Il a ajouté que ’’l’équipe d’investigation a fait une brève présentation de la situation au ministre qui en a profité pour rendre visite aux patients mis en observation et leur prêter une oreille attentive’’.
Ensuite, poursuit-il, ’’après concertation, il a été décidé que les patients mis en observation doivent être transférés au Centre de Santé Sicap Mbao pour une meilleure prise en charge en attendant les résultats’’.
Selon lui, ’’les autres patients sont isolés au niveau du poste de santé’’.
Il signale que le ministre a instruit de ’’continuer la coordination et le suivi, assurer la prise en charge correcte des cas, poursuivre les investigations, faire la recherche active des cas à domicile et dans les autres structures périphériques’’.

Le ministre de la Santé a demandé une prise en charge des autres cas malades qui seraient partis en mer et de s’enquérir dans les plus brefs délais des résultats des prélèvements. Il n’a pas manqué de souligner ’’la nécessité d’une implication multisectorielle afin d’élucider la situation’’, selon le médecin-chef de district.

Plus de 300 cas de dermatoses recensés chez des pêcheurs

L’Infirmier-chef de Poste (ICP) de Thiaroye-Sur-Mer, dans la banlieue, a fait état ce 19 novembre, de plus de 300 cas depuis l’apparition d’une mystérieuse maladie dermatologique chez des pêcheurs.
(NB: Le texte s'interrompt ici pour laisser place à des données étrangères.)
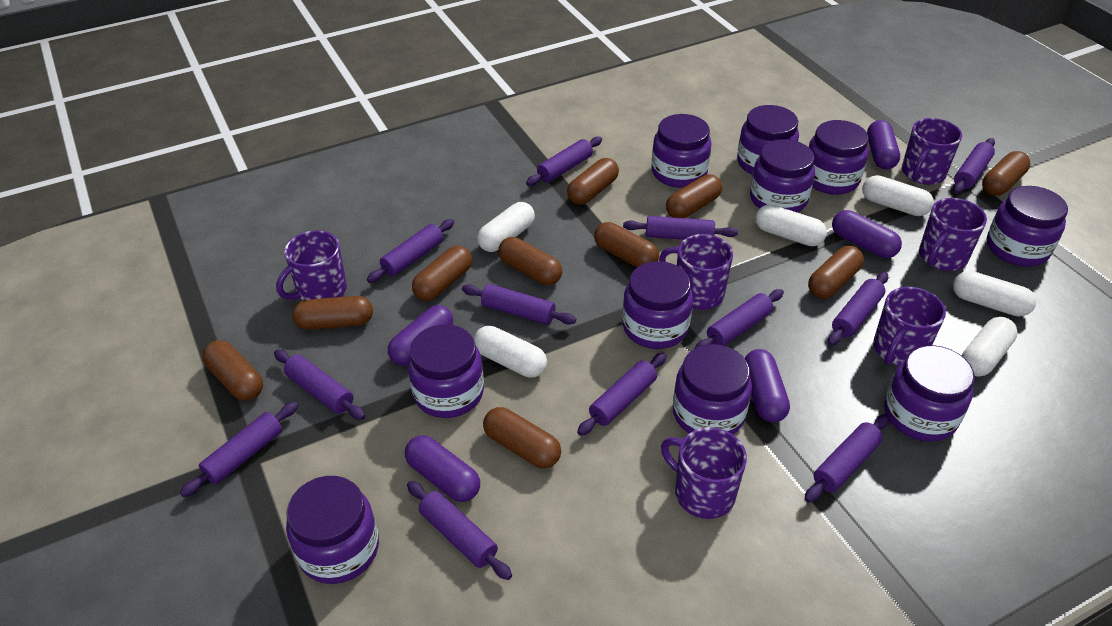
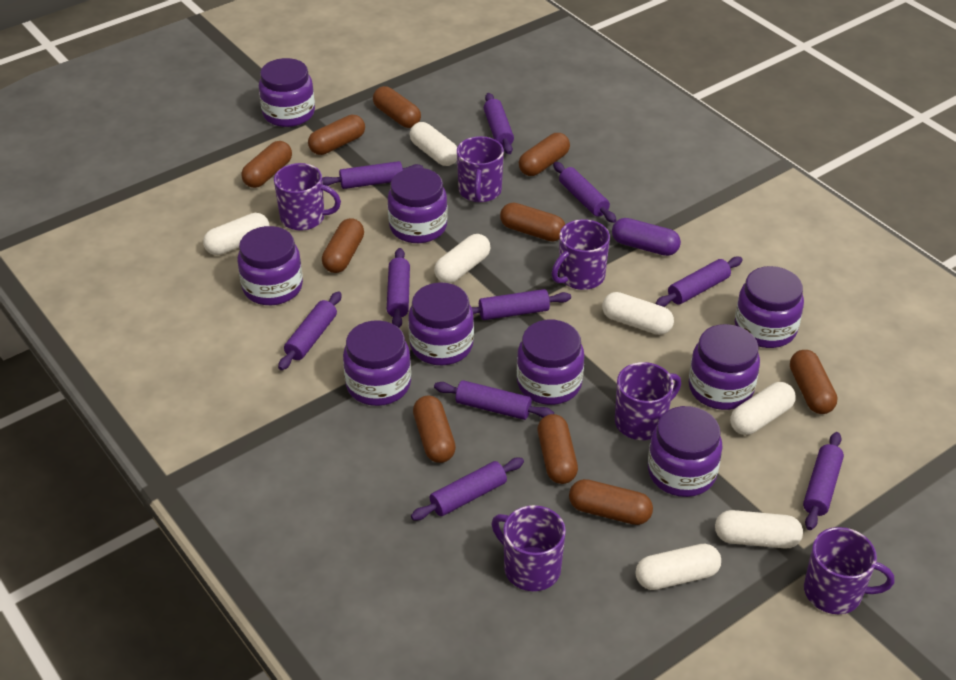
purple capsule: 5 -> 1
purple jar: 10 -> 9
purple rolling pin: 12 -> 10
white capsule: 6 -> 7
’’Nous avons recensé plus de 300 personnes atteintes de cette maladie depuis son apparition il y a trois jours’’, a déclaré à l’APS, l’ICP de Thiaroye-Sur-Mer, Mouhamadou Mbaye.

Il a précisé que les malades ne sont pas tous originaires du quartier de Thiaroye-Sur-Mer. Selon lui, plusieurs d’entre eux viennent de Mbao, Saint-Louis, Rufisque, Bargny, Diogo et même de la Guinée.M. Mbaye a fait savoir qu’au début, ’’il y avait 71 malades enregistrées’’.
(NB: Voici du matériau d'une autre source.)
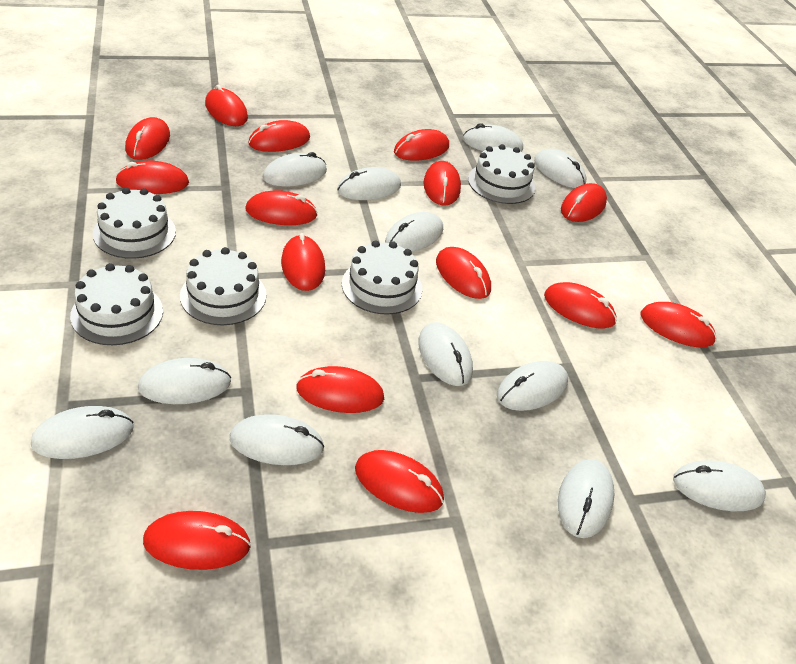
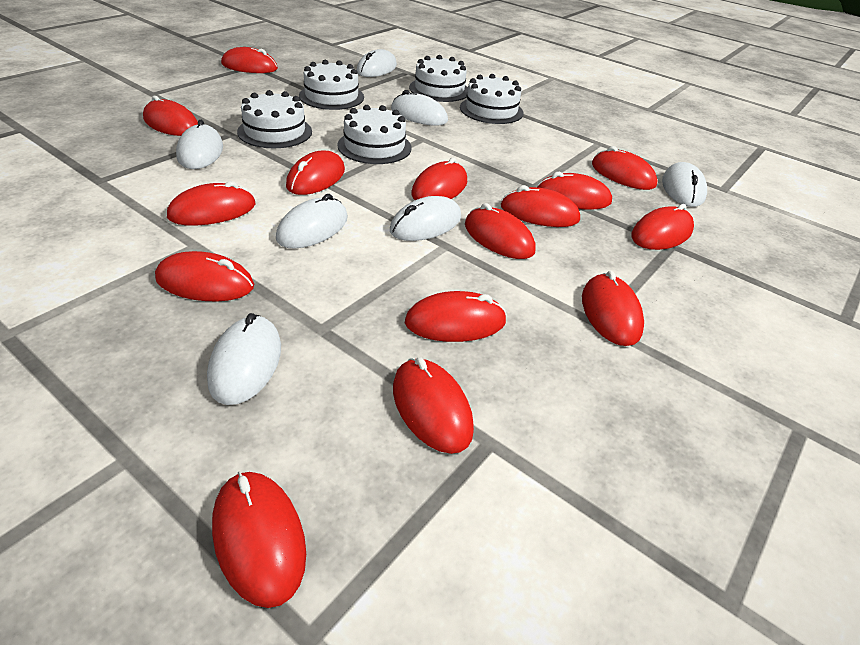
white mouse: 12 -> 7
’’Le nombre a grimpé en quelques heures pour atteindre 84 avant de monter jusqu’à 144 pour arriver à plus de 300 aujourd’hui’’, a-t-il soutenu dans un entretien avec l’APS.

Selon l’ICP, ’’il a également fallu se rendre dans les maisons pour prendre les malades qui refusaient de se signaler aux autorités sanitaires’’.

Le gouverneur de Dakar avait annoncé mercredi la mise en place d’un comité de crise.